Samuel Epstein, 'The Politics of Cancer - Revisited' East Ridge Press USA 1998, 770 pages, ISBN 0914896474.


PRESS RELEASE

Leading cancer expert urges reform of "Cancer Establishment"

In 1978 the Sierra Club Books landmark The Politics of Cancer documented the relation between increasing cancer rates and avoidable exposures to environmental and occupational carcinogens, and the culpability of the petrochemical industry. The Politics of Cancer - Revisited analyzes subsequent public policy and scientific developments over the past two decades and charges the cancer establishment -- the National Cancer Institute and the American Cancer Society -- with major responsibility for losing the winnable war against cancer because of its, not always benign, indifference to prevention, coupled with misleading claims for major advances in treatment and pervasive conflicts of interest.

Part I of The Politics of Cancer - Revisited is the complete text of the 1978 Politics of Cancer, which traces the shocking history of how the war against cancer was lost -- not irretrievably, but definitely lost -- during the Nixon and Carter Administrations by a number of lethally wrongheaded policy decisions of the American cancer establishment.

Part II picks up the story with the coming of the Reagan administration and brings it forward to the present -- brilliantly untangling a web of high-level obfuscation, duplicity, conflict of interest, greed, and outright criminality.

As an exposé, The Politics of Cancer - Revisited is a stunner.

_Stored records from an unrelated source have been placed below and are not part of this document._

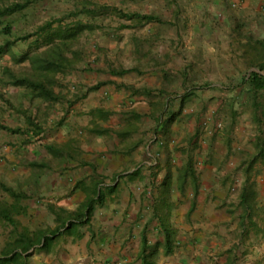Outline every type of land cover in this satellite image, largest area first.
<instances>
[{"label": "crops", "instance_id": "obj_1", "mask_svg": "<svg viewBox=\"0 0 264 264\" xmlns=\"http://www.w3.org/2000/svg\"><path fill=\"white\" fill-rule=\"evenodd\" d=\"M148 1L125 12L157 19L109 27L106 52L59 79V100L32 93L25 125L0 124V264L263 255V235L242 219L243 182L234 189L254 125H222L213 105L222 112L223 82L235 77L237 22L253 34L264 27V0Z\"/></svg>", "mask_w": 264, "mask_h": 264}, {"label": "rangeland", "instance_id": "obj_2", "mask_svg": "<svg viewBox=\"0 0 264 264\" xmlns=\"http://www.w3.org/2000/svg\"><path fill=\"white\" fill-rule=\"evenodd\" d=\"M24 1L25 0H0V6H7ZM150 2L151 1L148 0H37L33 4L31 3L30 7L25 11L16 13L9 18L5 17L11 24L12 33L10 35L0 26V45L4 44L7 39H11L13 44L11 52L0 56V124L9 123L14 120L18 121L16 125H25L26 116L32 117V94L25 87L10 84V74H14L18 77L32 76L33 70L30 59H17L26 54L31 57L34 52H41L46 49V46L42 44V46H39L34 43L36 36H31L28 40H20L17 37L35 33L39 27L44 25L47 21L58 20L64 25H68L76 20H80L90 24L92 28L86 29L80 33L71 47L82 56L80 61H86L87 59L92 61V59L98 58L99 54H103L102 52H106L99 49V43H101L103 39L109 38V34H107L109 27L114 25L119 26L124 20L114 9L117 8L124 12L143 10L146 6L150 5ZM177 5L179 4L172 0H165L159 4V7L173 9L175 8L174 6ZM103 6L109 8L100 11V13L95 16L89 14L87 10H84L85 7L89 9H99ZM58 23L59 22L54 23V26H57ZM248 26L251 27L252 25L248 24ZM254 27L255 36L264 38V27ZM237 45L239 46V44ZM238 52L237 54L232 53L233 56L229 55V57L231 56V58L237 60L238 65H232L230 63L228 66V73L235 75V77L231 81L223 82V85L229 90V93H226L223 99L222 105H224V108H222V112H220L221 105L218 106L215 104L213 107H218L219 114L216 118L222 120V125H225V122H227L226 118H236L238 122L245 119L246 122L248 121L250 123L249 125H254V127L245 129L246 134L248 133L251 137L252 134L256 135L257 129L250 108V94L248 88L243 83V79L249 69L245 64L241 71V58L243 59L242 50L239 49ZM69 55L71 56L72 54L70 53ZM107 58L108 53L105 55V59ZM57 77L61 79L62 75H58ZM240 87H243L244 91L242 93ZM239 92L241 94L237 96ZM12 125L15 124L13 123ZM247 140L245 146H248L253 152V147L249 139ZM246 150L244 151V156H246L248 152ZM242 177L243 175L238 178V181L234 182V189H237L244 181V177ZM255 181L259 194L258 201L260 204L264 205V170L257 175ZM256 220L260 225H264L260 217H257ZM263 237L262 240L257 241L255 244L257 248L262 250L263 255L258 258L257 254H254L252 258H245L246 264H264Z\"/></svg>", "mask_w": 264, "mask_h": 264}, {"label": "trees", "instance_id": "obj_3", "mask_svg": "<svg viewBox=\"0 0 264 264\" xmlns=\"http://www.w3.org/2000/svg\"><path fill=\"white\" fill-rule=\"evenodd\" d=\"M37 0H25L7 6H0V26L11 35L12 27L5 17L9 18L16 13L25 11L30 4ZM109 7H100L99 9L84 10L91 15H98L100 11L107 10ZM115 12L121 17L135 20L141 23L143 20L151 21L157 17L151 15H141L139 13H126L115 8ZM59 22L57 26L54 23ZM123 27L125 25H122ZM90 24L76 20L71 24L64 25L61 21L51 20L32 34H26L17 37L20 40H28L31 36H36L34 43L39 46H46L41 52H34L31 57L28 54L17 60L29 58L32 63V76L18 77L10 74V84L22 86L28 89L36 97L46 101H57L59 95L55 93L54 87L58 84V75L65 76L76 69L77 64L82 59L79 52L72 49V43L78 38L80 33L90 29ZM237 31L235 38L242 47V57L245 61L248 73L243 79L244 85L248 88L250 94V108L253 121L256 126V135L250 140L253 152H247L242 162V171L244 181L240 191V206L242 207V219L250 221L251 225L264 236V225H260L256 220L260 217L264 222V205L258 201L257 183L255 178L264 170V38H259L249 31H243L244 25L237 22ZM243 40V41H242ZM13 42L7 39L0 45V56L12 51ZM42 44V45H41ZM72 54L71 56L69 54ZM127 70H121L118 73H126ZM32 121H30L31 123ZM2 127V126H0ZM3 186V185H2ZM6 190H10L7 189ZM231 264V261L230 263Z\"/></svg>", "mask_w": 264, "mask_h": 264}, {"label": "built area", "instance_id": "obj_4", "mask_svg": "<svg viewBox=\"0 0 264 264\" xmlns=\"http://www.w3.org/2000/svg\"><path fill=\"white\" fill-rule=\"evenodd\" d=\"M234 4V6L237 4V3H233ZM218 126H221V124L219 123V125Z\"/></svg>", "mask_w": 264, "mask_h": 264}]
</instances>
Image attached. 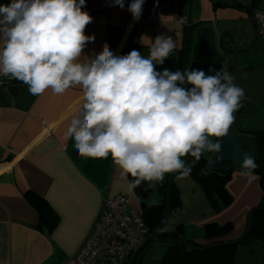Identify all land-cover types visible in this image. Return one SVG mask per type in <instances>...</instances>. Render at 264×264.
I'll use <instances>...</instances> for the list:
<instances>
[{
    "label": "clouds",
    "instance_id": "obj_1",
    "mask_svg": "<svg viewBox=\"0 0 264 264\" xmlns=\"http://www.w3.org/2000/svg\"><path fill=\"white\" fill-rule=\"evenodd\" d=\"M111 3L124 8V0ZM143 4H128L133 20L140 18ZM84 7L85 0L0 4V76L26 84L34 96L78 87L82 104L65 138L74 140L79 156H111L121 177H132L129 194L144 182L155 186L165 174L188 177L191 167L182 158L199 160L220 150L217 141L233 124L244 90L227 71L157 70L175 47L163 34L154 38L147 57L135 49L117 55L107 44L85 55L95 36L85 34L92 17ZM256 167L245 154L240 175L251 178Z\"/></svg>",
    "mask_w": 264,
    "mask_h": 264
},
{
    "label": "crops",
    "instance_id": "obj_2",
    "mask_svg": "<svg viewBox=\"0 0 264 264\" xmlns=\"http://www.w3.org/2000/svg\"><path fill=\"white\" fill-rule=\"evenodd\" d=\"M193 2L191 23L214 24L221 32L223 27L218 21L226 18L206 16L201 13L203 8ZM129 3L131 0H124V8H120L111 0H93L83 9L92 17L85 34L95 36L94 42L86 45L85 55L99 53L107 44L117 55L135 49L147 57L154 38L160 34L171 36L175 45L171 53L181 52L185 23L175 21L164 8L149 6L146 11L152 23L132 29L123 45L130 17ZM212 4L218 9L246 5L255 10L264 7V0L255 9L247 2L218 0ZM187 7L188 0L182 4L178 0L179 14L186 15ZM245 18L254 29L248 10ZM229 41L226 35L224 45ZM2 43L0 39V45ZM81 104L82 92L78 87L61 95L48 89L42 95L34 96L26 84L0 76V156L13 162L9 170L0 172V264H77L74 255L95 221L103 196L127 195L139 209L142 207L140 202H147L154 189L159 191L157 200L166 197L167 179L151 185L148 191H144V185L150 184L144 182L135 188L134 194H129L127 185L132 177H121V169L114 165L111 156L93 158L77 154L74 140L66 139L64 133ZM241 179V176L237 177L238 181ZM218 223L213 215H209L198 224L205 231L201 238L183 240L200 245L214 241L232 242L245 232L247 219L242 220L232 235H226L228 231L226 236H207L208 225ZM232 224L236 225V219L229 218L223 225L231 228Z\"/></svg>",
    "mask_w": 264,
    "mask_h": 264
},
{
    "label": "rangeland",
    "instance_id": "obj_3",
    "mask_svg": "<svg viewBox=\"0 0 264 264\" xmlns=\"http://www.w3.org/2000/svg\"><path fill=\"white\" fill-rule=\"evenodd\" d=\"M184 1L180 0V4ZM194 1L197 6L203 8L202 14L213 16L216 19L226 18L224 21H218L219 26L223 27L222 31L229 34L230 39L226 45L228 53L225 54V66L232 65L228 73L234 77L233 82L244 90L241 100L251 103L250 116L242 118L241 122L249 123L253 129H264V35L255 33L249 19L245 18L247 10L243 7L229 6L230 9L223 6L218 9L217 5L212 4L213 1L218 0ZM228 1L244 4L247 2L253 8H257L262 0ZM213 8L216 9L213 10ZM234 52L236 53L235 57L233 56ZM188 166L192 168L194 163L190 162ZM241 171V168H232L229 172L230 176L227 178L225 187L231 196L230 201L227 204H221L218 209L213 208V205L205 198L203 188L195 178L191 175L181 178L178 173H175L170 183L168 211L162 227L168 229L181 223L182 232L178 234L181 240L201 238L205 231L198 227V224H202L205 217L213 215L219 222L218 225H223L229 218L236 219V225L232 224L230 232L226 234L231 233L232 235L237 231L238 225L241 226L242 220L245 221L246 211L264 203V192L258 179V177L260 178L258 172L254 169L252 177L246 178L240 175ZM238 176L242 177V181L237 180ZM243 181H245L244 187L242 186ZM158 192L154 189L153 195H149L147 202L157 200L160 197ZM213 220L215 221V219ZM238 238L239 236L236 237V239ZM169 245L170 242L165 238H155L146 248L138 264H160L162 255ZM237 247L239 251L234 264H257L260 252L262 253L260 241L241 242Z\"/></svg>",
    "mask_w": 264,
    "mask_h": 264
},
{
    "label": "trees",
    "instance_id": "obj_4",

Dr. Epstein is not just one of the world’s leading cancer experts. He is a fighter. His persistence in carrying the fight to the cancer establishment in the face of their strong-arm tactics defending their many grievous mistakes, makes for a stirring narrative. And his fight is no longer a lonely one. Scores of highly-credentialed experts in public health and cancer prevention have now rallied to the cause of forcing a radical reform of the National Cancer Institute and bringing about a real turning in the tide of the still-winnable war against cancer. All this makes for very exciting -- and very hopeful -- reading, especially in the field of cancer, where fear and despair too often are all that the ordinary individual and the individual family end up with after the political and professional posturing and hype have had their full innings.

But The Politics of Cancer - Revisited is more than an exposé. As incredible as such a wildly hopeful notion sounds, it is a fact that Dr. Samuel Epstein has a workable plan for defeating the scourge of cancer, in America and worldwide. Granted, implementation of this plan would cost a lot of money to bring about the removal of sufficient poisons from our food, our drinking water, and our industrial workplaces. And a number of vested interests at high levels would have to be effectively challenged and defeated. But this much can -- and must -- be demanded of our enlightened democracy, whose citizens are being killed off by the disease of cancer at the rate of one in four.

The important things to bear in mind about Dr. Epstein’s plan are that it is realistic and it is authoritative. And, although it has been put together by scientists, it can be readily understood and carried forward by ordinary citizens -- at the individual and family level as well as at the higher levels of industry and government. This is the plan of individual prevention and effective political action spelled out in The Politics of Cancer - Revisited.